Even in your proposal, it seems like after the very first GET response to collect the initial metadata and available actions, you are proposing to continue to make POST requests. Why not just add the optional transaction field to the ActionPostResponse interface? If this transaction field exists, it is the action api implicitly saying “I am performing action chaining”

  1. With the idea of action chaining via your proposed “unified response” interface, should the error field become fatal? Halting the chain of events? Or should the only error drive fatal halting be when a proper http error coded response is returned from the action api?
3 Likes

Also, with a goal to maintains backwards compatability between action-aware clients that support action chaining and those that do not, do you have concerns or thoughts on how an action api should react if the client does not perform the chaining?

With another change to the spec for action-aware clients somehow declaring “what features they support” (which I dislike the idea of), there is no way for an action api to know if their request to chain multiple actions will actually be facilitated by the client UI

2 Likes
  1. How many actions could be chained together?
  • With the session based model on actions, it’d be up to the app developer to make sure they aren’t making their sessions so long that users drop off and have good handle on recovery
  1. How would the action-aware client (like a blink) know to stop requesting for subsequent chained actions? Is it simply if the proposed UnifiedResponse has no links.actions declared?
  • Yes, you could still have ActionGet flow be the kick off flow to remain backwards compatibility and have no links.actions on that. You “end” the session when the user is done pressing buttons, not when there’s no links.actions left. I’m assuming the final branch of a flow would just return disabled is true to end the session
  1. What should happen if the action api returns a transaction and the rest of the metadata to support chaining an additional action? Should the user be promoted to sign the transaction before rendering the new chained actions? Should it be after?
  • Definitely before. As a follow on, it’s also important that there’s a way to fetch the txn signature from the client and then have it in the context of the following post request so the backend can confirm it
  1. Why remove the ActionPostResponse in favor of your proposed ActionUnifiedResponse that seems to only add the optional transaction field?

Data extract:
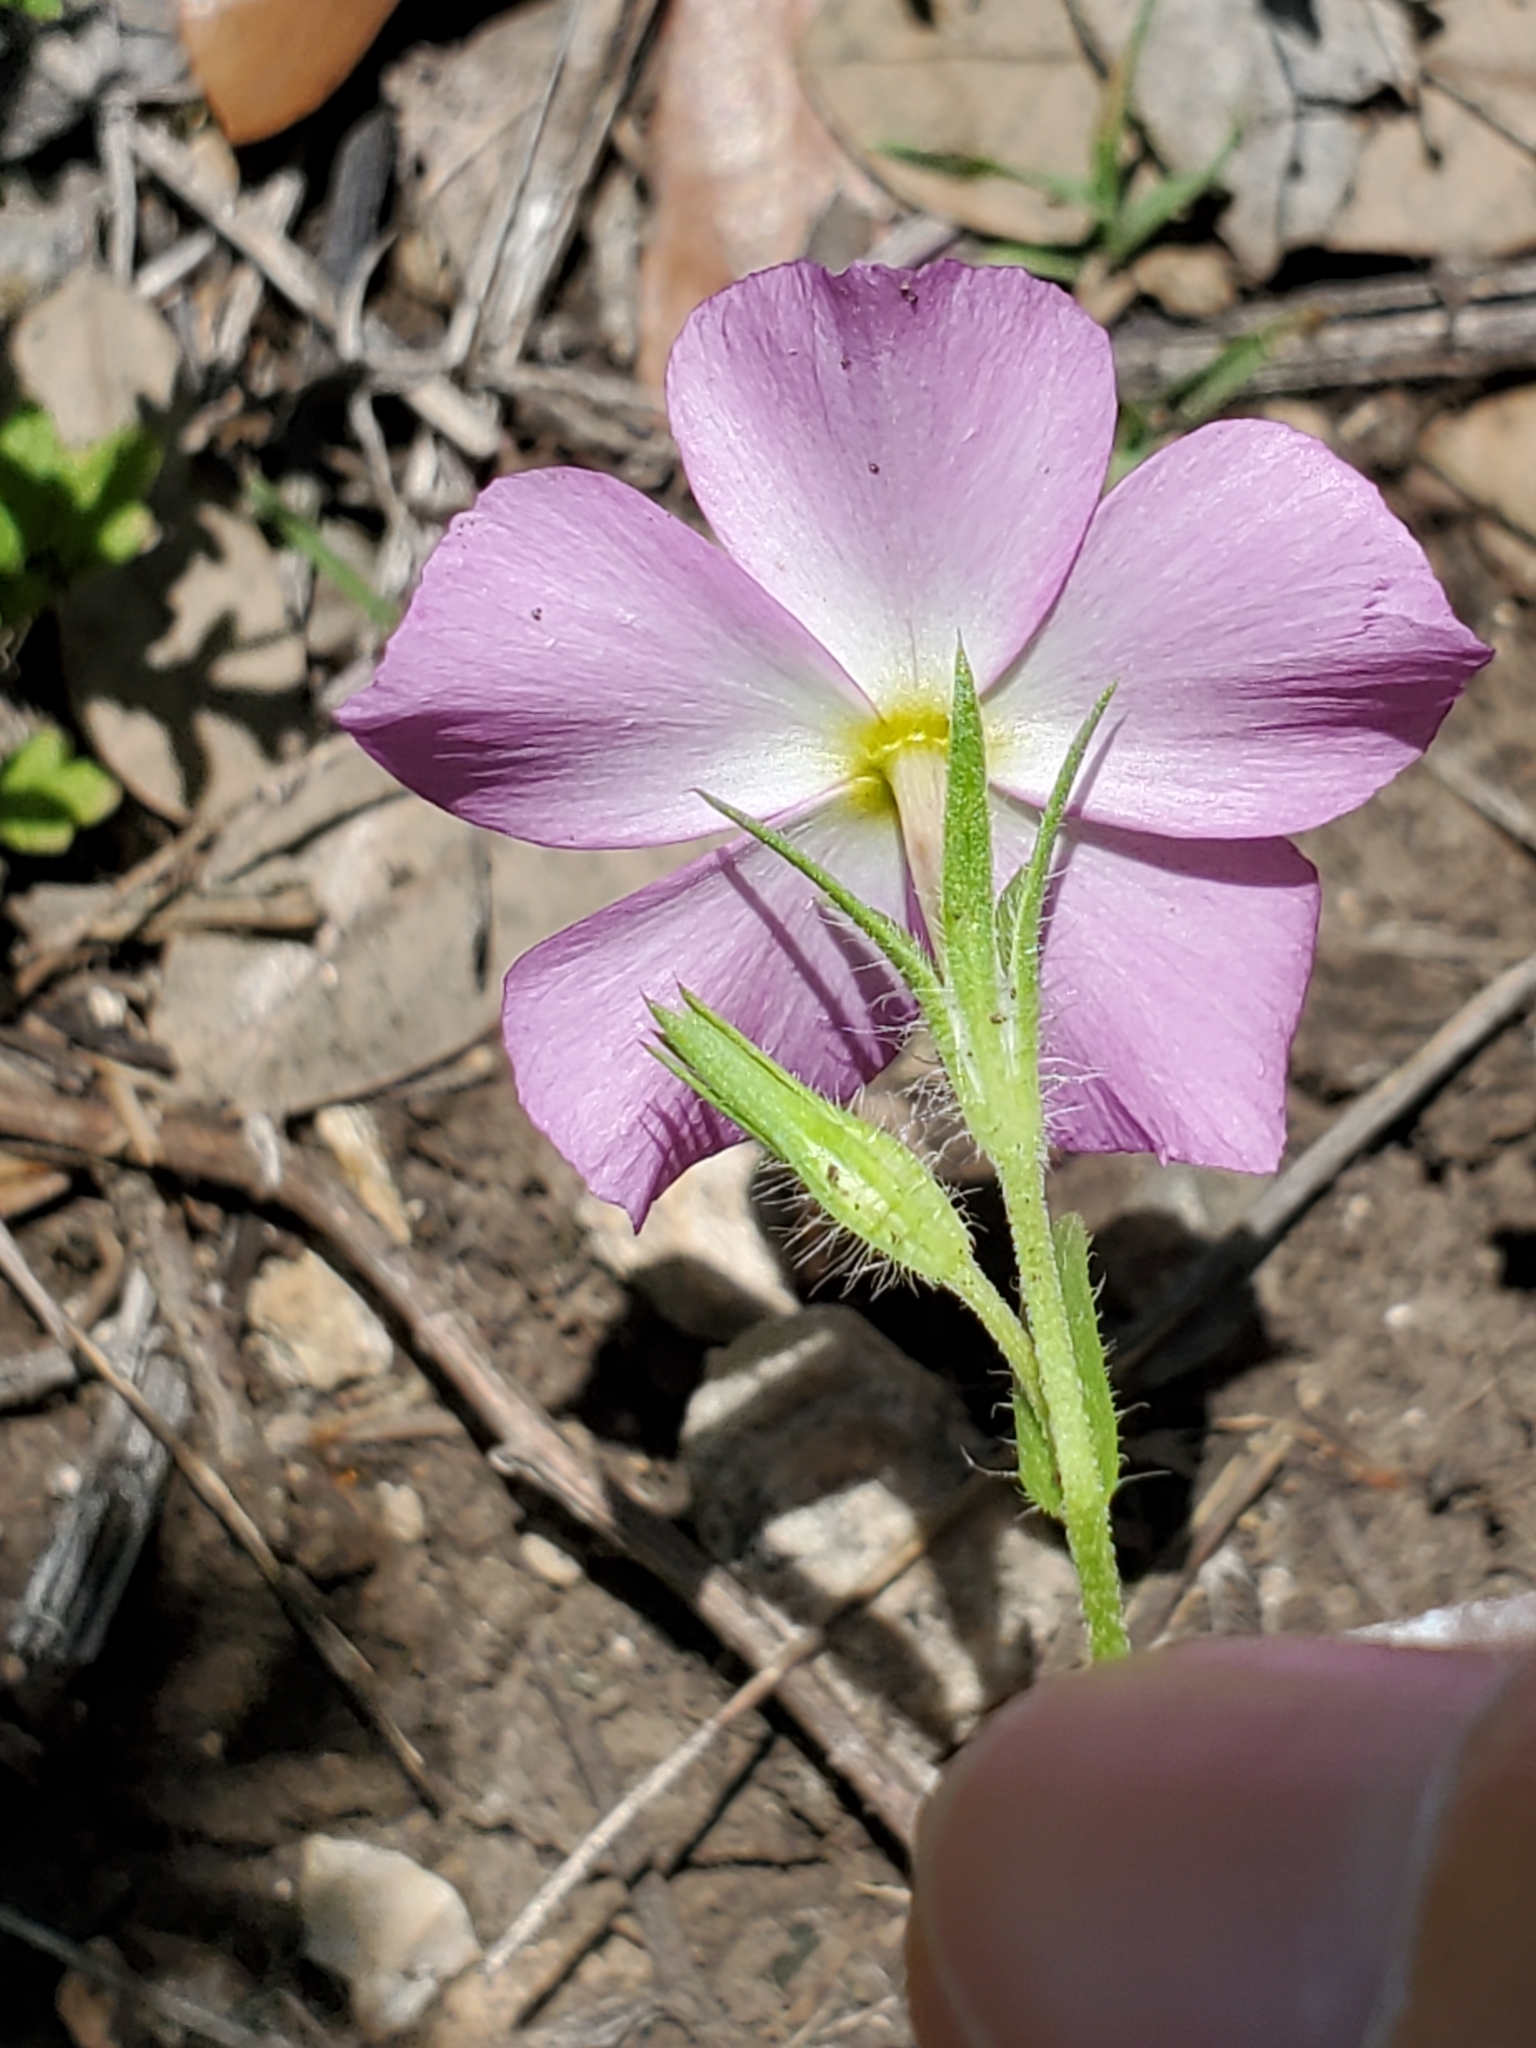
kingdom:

What you have to do:
Can you give the part of the action chaining thread that opens with "Even in your" and closes with "the action api?" again, changing every "transaction field" to "transaction property"?

Answer in full:
Even in your proposal, it seems like after the very first GET response to collect the initial metadata and available actions, you are proposing to continue to make POST requests. Why not just add the optional transaction property to the ActionPostResponse interface? If this transaction property exists, it is the action api implicitly saying “I am performing action chaining”

  1. With the idea of action chaining via your proposed “unified response” interface, should the error field become fatal? Halting the chain of events? Or should the only error drive fatal halting be when a proper http error coded response is returned from the action api?